_Activities_
A - In the Ballaarat gold-digging account, what did each member of the party pay for a gold licence, and how long did it last?
B - In the Ballaarat gold-digging account, list the actions the narrator reports in the sentence that begins "For the purpose, it is now sufficient to say."
C - Carry on the Ballaarat gold-digging account from the point where it stops.

_Document passage_

Let us start for Ballaarat, Christmas, December 1852. - Vide - tempore suo - Julii Caesaris junioris. De Campis Aureis, Australia Felix Commentaria. 
For the purpose, it is now sufficient to say that I had joined a party; fixed our tent on the Canadian Flat; went up to the Camp to get our gold licence; for one pound ten shilling sterling a head we were duly licensed for one month to dig, search for, and remove gold, etc. - We wanted to drink a glass of porter to our future success, but there was no Bath Hotel at the time. - Proceeded to inspect the famous Golden Point (a sketch of which I had seen in London in the Illustrated News). The holes all around, three feet in diameter, and five to eight feet in depth, had been abandoned! we jumped into one, and one of my mates gave me the first lesson in "fossiking," - In less than five minutes I pounced on a little pouch - the yellow boy was all there, - my eyes were sparkling, - I felt a sensation identical to a first declaration of love in by-gone times. - "Great works," at last was my bursting exclamation. In old Europe I had to take off my hat half a dozen times, and walk from east to west before I could earn one pound in the capacity of sworn interpreter, and translator of languages in the city of London. Here, I had earned double the amount in a few minutes, without crouching or crawling to Jew or Christian. Had my good angel prevailed on me to stick to that blessed Golden Point, I should have now to relate a very different story: the gold fever, however, got the best of my usual judgment, and I dreamt of, and pretended nothing else, than a hole choked with gold, sunk with my darling pick, and on virgin ground. - I started the hill right-hand side, ascending Canadian Gully, and safe as the Bank of England I pounced on gold - seventeen and a half ounces, depth ten feet.

_Data for analysis_
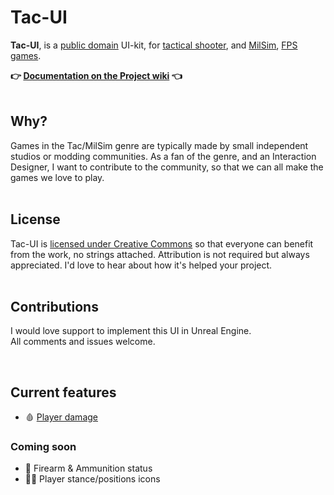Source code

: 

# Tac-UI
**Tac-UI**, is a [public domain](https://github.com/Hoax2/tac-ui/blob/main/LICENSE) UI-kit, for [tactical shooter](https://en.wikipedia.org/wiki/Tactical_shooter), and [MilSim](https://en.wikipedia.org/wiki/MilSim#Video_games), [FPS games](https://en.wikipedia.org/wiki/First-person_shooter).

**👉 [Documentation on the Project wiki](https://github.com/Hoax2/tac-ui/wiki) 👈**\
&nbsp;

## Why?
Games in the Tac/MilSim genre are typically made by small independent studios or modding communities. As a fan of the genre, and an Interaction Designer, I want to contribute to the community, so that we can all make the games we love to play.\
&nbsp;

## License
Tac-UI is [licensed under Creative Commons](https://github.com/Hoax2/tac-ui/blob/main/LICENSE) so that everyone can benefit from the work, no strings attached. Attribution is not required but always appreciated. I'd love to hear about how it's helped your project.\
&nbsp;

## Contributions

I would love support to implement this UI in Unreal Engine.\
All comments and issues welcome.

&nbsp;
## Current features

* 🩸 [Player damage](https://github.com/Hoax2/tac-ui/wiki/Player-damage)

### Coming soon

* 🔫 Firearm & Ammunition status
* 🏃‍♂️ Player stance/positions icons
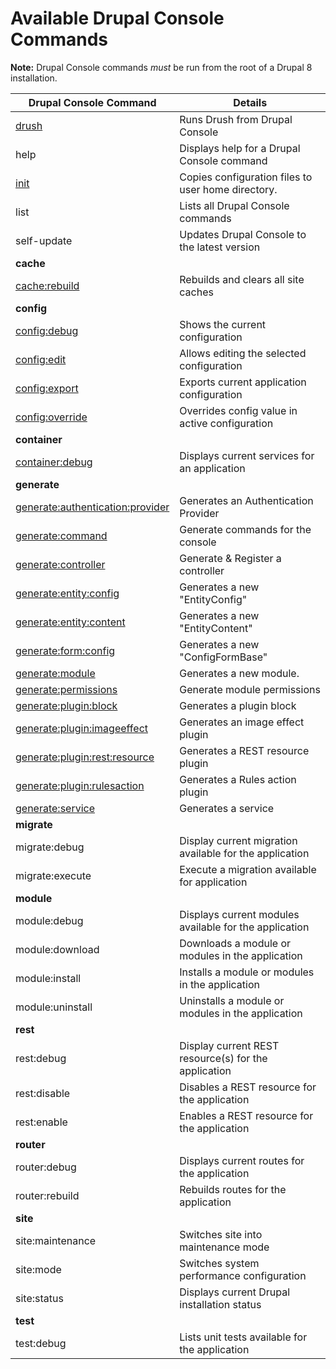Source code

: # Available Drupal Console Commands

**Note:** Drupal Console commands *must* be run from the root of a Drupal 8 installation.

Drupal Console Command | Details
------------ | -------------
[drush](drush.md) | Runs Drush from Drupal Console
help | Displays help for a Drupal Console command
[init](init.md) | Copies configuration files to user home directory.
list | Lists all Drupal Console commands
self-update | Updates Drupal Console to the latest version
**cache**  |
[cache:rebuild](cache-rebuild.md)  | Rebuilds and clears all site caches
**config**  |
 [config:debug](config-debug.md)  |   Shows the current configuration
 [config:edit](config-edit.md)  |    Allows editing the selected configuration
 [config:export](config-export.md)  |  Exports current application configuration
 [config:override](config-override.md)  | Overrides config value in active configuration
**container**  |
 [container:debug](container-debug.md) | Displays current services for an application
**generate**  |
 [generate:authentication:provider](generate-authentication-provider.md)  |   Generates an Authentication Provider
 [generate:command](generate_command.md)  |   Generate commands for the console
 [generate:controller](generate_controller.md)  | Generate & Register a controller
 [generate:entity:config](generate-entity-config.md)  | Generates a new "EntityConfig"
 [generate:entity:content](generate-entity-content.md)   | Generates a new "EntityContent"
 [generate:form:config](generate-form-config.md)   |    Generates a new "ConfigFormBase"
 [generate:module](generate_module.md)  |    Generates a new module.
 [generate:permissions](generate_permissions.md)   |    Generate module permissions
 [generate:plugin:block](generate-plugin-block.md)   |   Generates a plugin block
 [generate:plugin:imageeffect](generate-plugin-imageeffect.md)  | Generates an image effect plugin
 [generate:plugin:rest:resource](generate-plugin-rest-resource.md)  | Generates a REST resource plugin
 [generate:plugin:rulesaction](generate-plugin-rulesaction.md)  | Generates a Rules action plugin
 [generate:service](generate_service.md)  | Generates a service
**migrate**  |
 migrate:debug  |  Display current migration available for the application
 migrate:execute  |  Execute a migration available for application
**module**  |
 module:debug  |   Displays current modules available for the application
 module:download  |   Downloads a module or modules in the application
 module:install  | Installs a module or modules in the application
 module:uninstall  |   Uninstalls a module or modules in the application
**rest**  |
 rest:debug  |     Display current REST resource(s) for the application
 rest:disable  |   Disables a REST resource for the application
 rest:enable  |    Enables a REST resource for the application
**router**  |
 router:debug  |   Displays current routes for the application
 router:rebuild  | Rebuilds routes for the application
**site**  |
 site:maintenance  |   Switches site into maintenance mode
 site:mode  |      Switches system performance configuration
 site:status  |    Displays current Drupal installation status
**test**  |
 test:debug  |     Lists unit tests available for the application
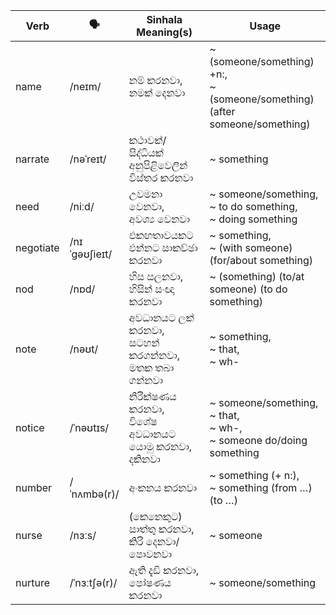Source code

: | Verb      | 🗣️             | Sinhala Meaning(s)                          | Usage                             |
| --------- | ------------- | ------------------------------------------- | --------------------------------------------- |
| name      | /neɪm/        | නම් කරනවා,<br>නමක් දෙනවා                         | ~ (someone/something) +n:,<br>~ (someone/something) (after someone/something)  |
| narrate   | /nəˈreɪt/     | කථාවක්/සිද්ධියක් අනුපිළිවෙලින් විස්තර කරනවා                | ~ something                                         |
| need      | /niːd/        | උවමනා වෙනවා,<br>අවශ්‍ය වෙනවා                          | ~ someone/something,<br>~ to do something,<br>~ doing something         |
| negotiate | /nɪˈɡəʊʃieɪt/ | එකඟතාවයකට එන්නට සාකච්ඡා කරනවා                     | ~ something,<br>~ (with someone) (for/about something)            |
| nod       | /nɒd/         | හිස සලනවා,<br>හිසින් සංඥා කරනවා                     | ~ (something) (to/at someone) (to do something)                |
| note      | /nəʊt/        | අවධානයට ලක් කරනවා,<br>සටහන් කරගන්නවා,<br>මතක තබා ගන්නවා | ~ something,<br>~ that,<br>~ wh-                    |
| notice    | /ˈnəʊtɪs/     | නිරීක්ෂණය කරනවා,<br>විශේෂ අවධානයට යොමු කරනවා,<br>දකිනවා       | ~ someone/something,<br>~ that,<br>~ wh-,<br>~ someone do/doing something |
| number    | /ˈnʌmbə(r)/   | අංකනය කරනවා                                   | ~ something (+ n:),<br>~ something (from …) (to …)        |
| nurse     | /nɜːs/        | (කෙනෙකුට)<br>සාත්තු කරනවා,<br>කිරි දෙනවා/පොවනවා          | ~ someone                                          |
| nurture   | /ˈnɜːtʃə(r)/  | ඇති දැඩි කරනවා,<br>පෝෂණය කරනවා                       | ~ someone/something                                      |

_Results in order_
A - One pound ten shillings sterling a head, for one month.

B -
- Joined a party
- Fixed the tent on the Canadian Flat
- Went up to the Camp to get the gold licence

C -
[4] III. Jupiter Tonans.
One fine morning (Epiphany week), I was hard at work (excuse old chum, if I said hard: though my hand had been scores of times compelled in London to drop the quill through sheer fatigue, yet I never before handled a pick and shovel), I hear a rattling noise among the brush. My faithful dog, Bonaparte, would not keep under my control. "What's up?" "Your licence, mate." was the peremptory question from a six-foot fellow in blue shirt, thick boots, the face of a ruffian armed with a carabine and fixed bayonet. The old "all right" being exchanged, I lost sight of that specimen of colonial brutedom and his similars, called, as I then learned, "traps" and "troopers." I left off work, and was unable to do a stroke more that day. 
"I came, then, 16,000 miles in vain to get away from the law of the sword!" was my sad reflection. My sorrow was not mitigated by my mates and neighbours informing me, that Australia was a penal settlement. Inveterate murderers, audacious burglars, bloodthirsty bushrangers, were the ruling triumvirate, the scour of old Europe, called Vandemonians, in this bullock-drivers' land. Of course I felt tamed, and felt less angry, at the following search for licence. At the latter end of the month, one hundred and seventy seven pounds troy, in two superb masses of gold, were discovered at the depth of sixty feet, on the hill opposite where I was working. The talk was soon Vulcanish through the land. Canadian Gully was as rich in lumps as other gold-fields are in dust. Diggers, whom the gold fever had rendered stark blind, so as to desert Ballaarat for Mount Alexander and Bendigo, now returned as ravens to the old spot; and towards the end of February, '53, Canadian Gully was in its full glory. 
IV. Incipit Lamentatio.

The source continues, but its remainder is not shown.